Connecting to Kandji
The owners of the IT/Security agent will be folks with access to the ITSM tools required to carry out complex operations end to end. For this use case, we will create a connection with Kandji for retrieving a FileVault recovery key and connect it to our Agent.
Connect to Kandji
You must be an administrator at your organization to connect to Kandji. Head over to the Admin Data sources panel and click on “Connect” to kick off the process. You will be prompted to enter an API key.
Configure the Action
You are now ready to create an Action. Head over to the Actions tab in the side panel and search for Kandji actions. Select the one for fetching a FV recovery key and give it a name and description. Our list of actions is growing and you can contribute to it here: https://github.com/Credal-ai/actions-sdk
The reason that Credal feels like magic is that we can go from user email -> recovery key in one go. However, we must prevent prompt injection attacks where malicious users request keys for someone else’s email. We want to make sure that the user email we get the recovery key for is always for the user who requested the recovery key. We will deploy this Agent in Slack, so we can trust that the identity associated with the incoming request is from that user’s Slack account. By using Caller-Set params with CREDAL_USER_EMAIL
, you are allowing Credal to propagate the sender’s identity and ensure that recovery keys are only generated for the authenticated user’s own email address, not an arbitrarily injected email.

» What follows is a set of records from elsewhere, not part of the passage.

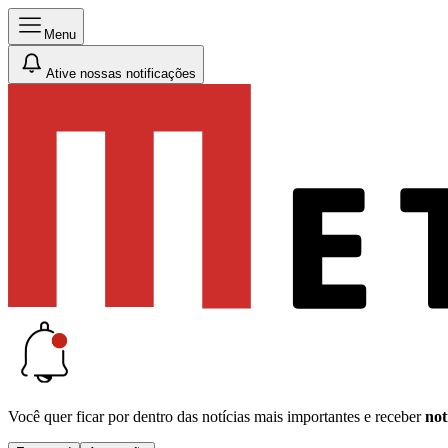
Menu
Ative nossas notificações
Você quer ficar por dentro das notícias mais importantes e receber
not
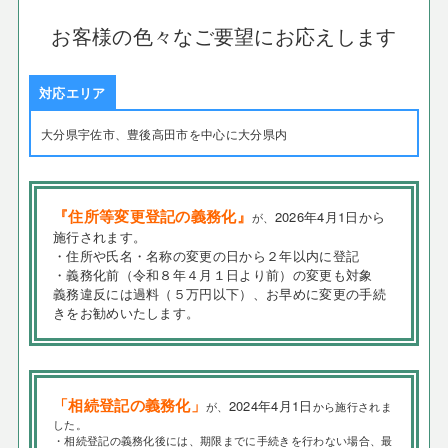
お客様の色々なご要望にお応えします
対応エリア
大分県宇佐市、豊後高田市を中心に大分県内
『住所等変更登記の義務化』
2026年4月1日から
が、
施行されます。
・住所や氏名・名称の変更の日から２年以内に登記
・義務化前（令和８年４月１日より前）の変更も対象
義務違反には過料（５万円以下）、お早めに変更の手続
きをお勧めいたします。
「相続登記の義務化」
2024年4月1日
が、
から施行されま
した。
・相続登記の義務化後には、期限までに手続きを行わない場合、最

Since this action requires IT credentials, we will include a HITL (human in the loop) step here. Assign the appropriate IT department member(s) to approve the Action. Choose the approvers carefully, as Kandji only supports organization wide API connection unlike our other OAuth connectors.
Connect the Action to our Agent
We will now enable our IT/Security agent to call our Kandji action as necessary. Head over to the Publish tab and only allow our IT/Security agent to call upon this action. It is important that you are careful and judicious about who you give access to this action!
Finally, ensure that your Kandji action is selected in your IT/Security Agent to confirm that the agent will see it as an available action.
At this point, you are ready to automate the end to end process of retrieving FileVault recovery keys for users who are locked out of their laptops.